L<Encode> know this encoding as "locale_fs".
=item $ENCODING_CONSOLE_IN
=item $ENCODING_CONSOLE_OUT
The encodings to be used for reading and writing output to the a console.
L<Encode> know these encodings as "console_in" and "console_out".
=back
=head1 NOTES
This table summarizes the mapping of the encodings set up
by the C<Encode::Locale> module:
Encode | | |
Alias | Windows | Mac OS X | POSIX
------------+---------+--------------+------------
locale | ANSI | nl_langinfo | nl_langinfo
locale_fs | ANSI | UTF-8 | nl_langinfo
console_in | OEM | nl_langinfo | nl_langinfo
console_out | OEM | nl_langinfo | nl_langinfo
=head2 Windows
Windows has basically 2 sets of APIs. A wide API (based on passing UTF-16
strings) and a byte based API based a character set called ANSI. The
regular Perl interfaces to the OS currently only uses the ANSI APIs.
Unfortunately ANSI is not a single character set.
The encoding that corresponds to ANSI varies between different editions of
Windows. For many western editions of Windows ANSI corresponds to CP-1252
which is a character set similar to ISO-8859-1. Conceptually the ANSI
character set is a similar concept to the POSIX locale CODESET so this module
figures out what the ANSI code page is and make this available as
$ENCODING_LOCALE and the "locale" Encoding alias.
Windows systems also operate with another byte based character set.
It's called the OEM code page. This is the encoding that the Console
takes as input and output. It's common for the OEM code page to
differ from the ANSI code page.
=head2 Mac OS X
On Mac OS X the file system encoding is always UTF-8 while the locale
can otherwise be set up as normal for POSIX systems.

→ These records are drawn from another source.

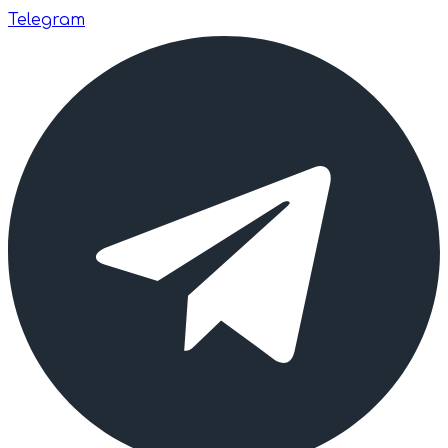
Telegram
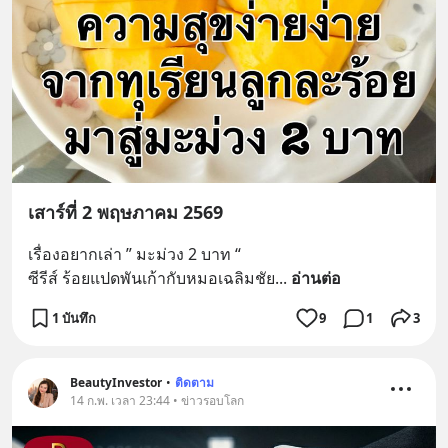
เสาร์ที่ 2 พฤษภาคม 2569
เรื่องอยากเล่า ” มะม่วง 2 บาท “
ซีรีส์ ร้อยแปดพันเก้ากับหมอเฉลิมชัย
... 
อ่านต่อ
1 บันทึก
9
1
3
BeautyInvestor
•
ติดตาม
14 ก.พ. เวลา 23:44 • ข่าวรอบโลก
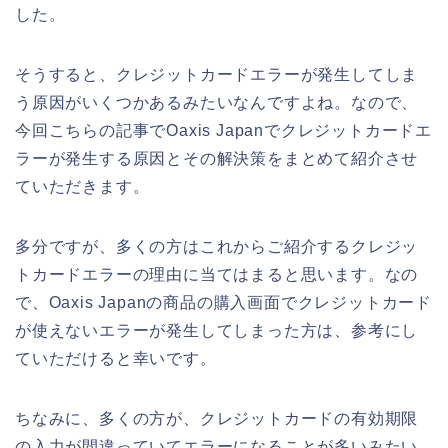
した。
そうすると、クレジットカードエラーが発生してしま
う原因がいくつかあるみたいなんですよね。なので、
今回こちらの記事でOaxis Japanでクレジットカードエ
ラーが発生する原因とその解決策をまとめて紹介させ
ていただきます。
多分ですが、多くの方はこれからご紹介するクレジッ
トカードエラーの理由に当てはまると思います。なの
で、Oaxis Japanの商品の購入画面でクレジットカード
が使えないエラーが発生してしまった方は、参考にし
ていただけると幸いです。
ちなみに、多くの方が、クレジットカードの有効期限
の入力が間違っていてエラーになることが多いみたい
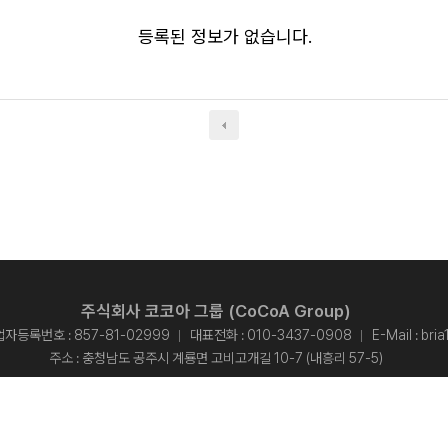
등록된 정보가 없습니다.
주식회사 코코아 그룹 (CoCoA Group)
자등록번호 : 857-81-02999
대표전화 :
010-3437-0908
E-Mail :
bri
주소 : 충청남도 공주시 계룡면 고비고개길 10-7 (내흥리 57-5)
개인정보처리방침
opyright © 2015 주식회사 코코아 그룹 - CoCoA Group. All rights reserved.
Designed By
ADS&SOFT
.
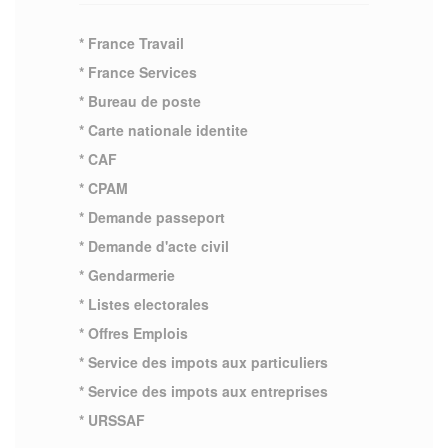
* France Travail
* France Services
* Bureau de poste
* Carte nationale identite
* CAF
* CPAM
* Demande passeport
* Demande d'acte civil
* Gendarmerie
* Listes electorales
* Offres Emplois
* Service des impots aux particuliers
* Service des impots aux entreprises
* URSSAF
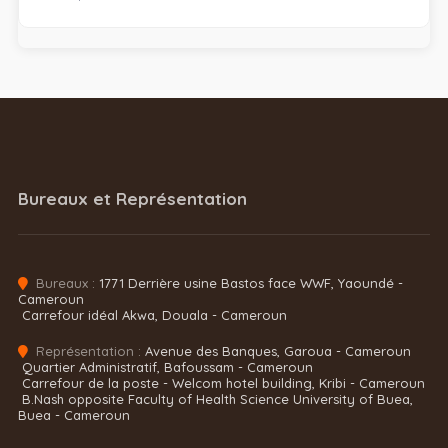
Bureaux et Représentation
Bureaux :
1771 Derrière usine Bastos face WWF, Yaoundé -
Cameroun
Carrefour idéal Akwa, Douala - Cameroun
Représentation :
Avenue des Banques, Garoua - Cameroun
Quartier Administratif, Bafoussam - Cameroun
Carrefour de la poste - Welcom hotel building, Kribi - Cameroun
B.Nash opposite Faculty of Health Science University of Buea,
Buea - Cameroun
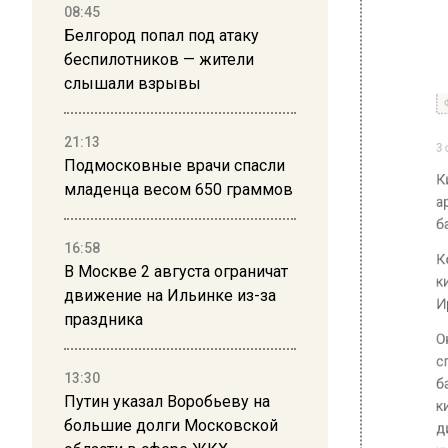
08:45
Белгород попал под атаку
беспилотников — жители
слышали взрывы
21:13
Подмосковные врачи спасли
младенца весом 650 граммов
16:58
В Москве 2 августа ограничат
движение на Ильинке из-за
праздника
13:30
Путин указал Воробьеву на
большие долги Московской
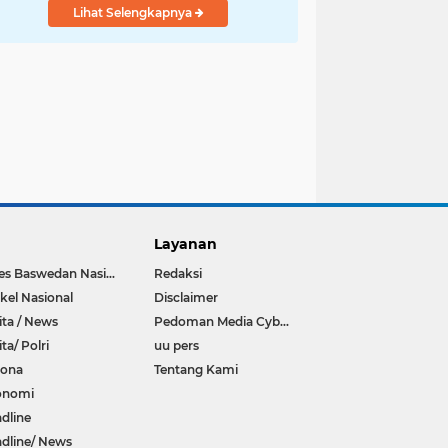
Lihat Selengkapnya
Layanan
Anies Baswedan Nasional
Redaksi
ikel Nasional
Disclaimer
ita / News
Pedoman Media Cyber
ita/ Polri
uu pers
rona
Tentang Kami
onomi
dline
dline/ News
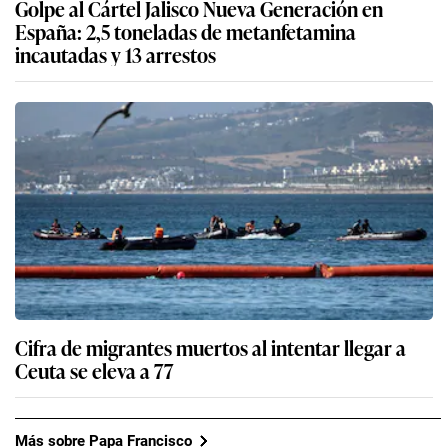
Golpe al Cártel Jalisco Nueva Generación en
España: 2,5 toneladas de metanfetamina
incautadas y 13 arrestos
Cifra de migrantes muertos al intentar llegar a
Ceuta se eleva a 77
Más sobre Papa Francisco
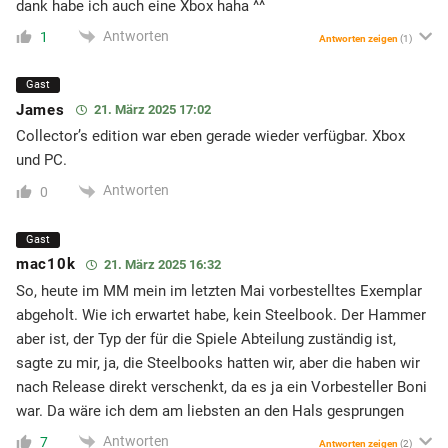
dank habe ich auch eine Xbox haha ^^
Antworten
1
Antworten zeigen
(1)
Gast
James
21. März 2025 17:02
Collector’s edition war eben gerade wieder verfügbar. Xbox
und PC.
Antworten
0
Gast
mac10k
21. März 2025 16:32
So, heute im MM mein im letzten Mai vorbestelltes Exemplar
abgeholt. Wie ich erwartet habe, kein Steelbook. Der Hammer
aber ist, der Typ der für die Spiele Abteilung zuständig ist,
sagte zu mir, ja, die Steelbooks hatten wir, aber die haben wir
nach Release direkt verschenkt, da es ja ein Vorbesteller Boni
war. Da wäre ich dem am liebsten an den Hals gesprungen
Antworten
7
Antworten zeigen
(2)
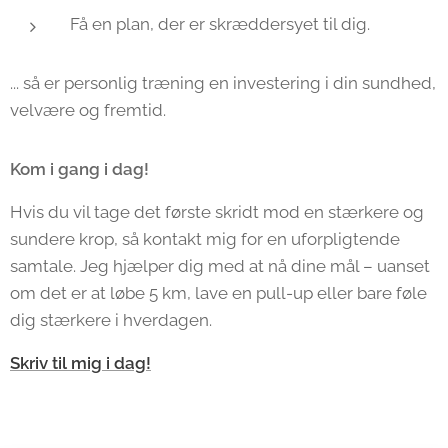
Få en plan, der er skræddersyet til dig.
... så er personlig træning en investering i din sundhed,
velvære og fremtid.
Kom i gang i dag!
Hvis du vil tage det første skridt mod en stærkere og
sundere krop, så kontakt mig for en uforpligtende
samtale. Jeg hjælper dig med at nå dine mål – uanset
om det er at løbe 5 km, lave en pull-up eller bare føle
dig stærkere i hverdagen.
Skriv til mig i dag!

File names on Mac OS X will at the OS-level be converted to
NFD-form. A file created by passing a NFC-filename will come
in NFD-form from readdir(). See L<Unicode::Normalize> for details
of NFD/NFC.
Actually, Apple does not follow the Unicode NFD standard since not all
character ranges are decomposed. The claim is that this avoids problems with
round trip conversions from old Mac text encodings. See L<Encode::UTF8Mac> for
details.
=head2 POSIX (Linux and other Unixes)
File systems might vary in what encoding is to be used for
filenames. Since this module has no way to actually figure out
what the is correct it goes with the best guess which is to
assume filenames are encoding according to the current locale.
Users are advised to always specify UTF-8 as the locale charset.
=head1 SEE ALSO
L<I18N::Langinfo>, L<Encode>
=head1 AUTHOR
Copyright 2010 Gisle Aas <gisle@aas.no>.
This library is free software; you can redistribute it and/or
modify it under the same terms as Perl itself.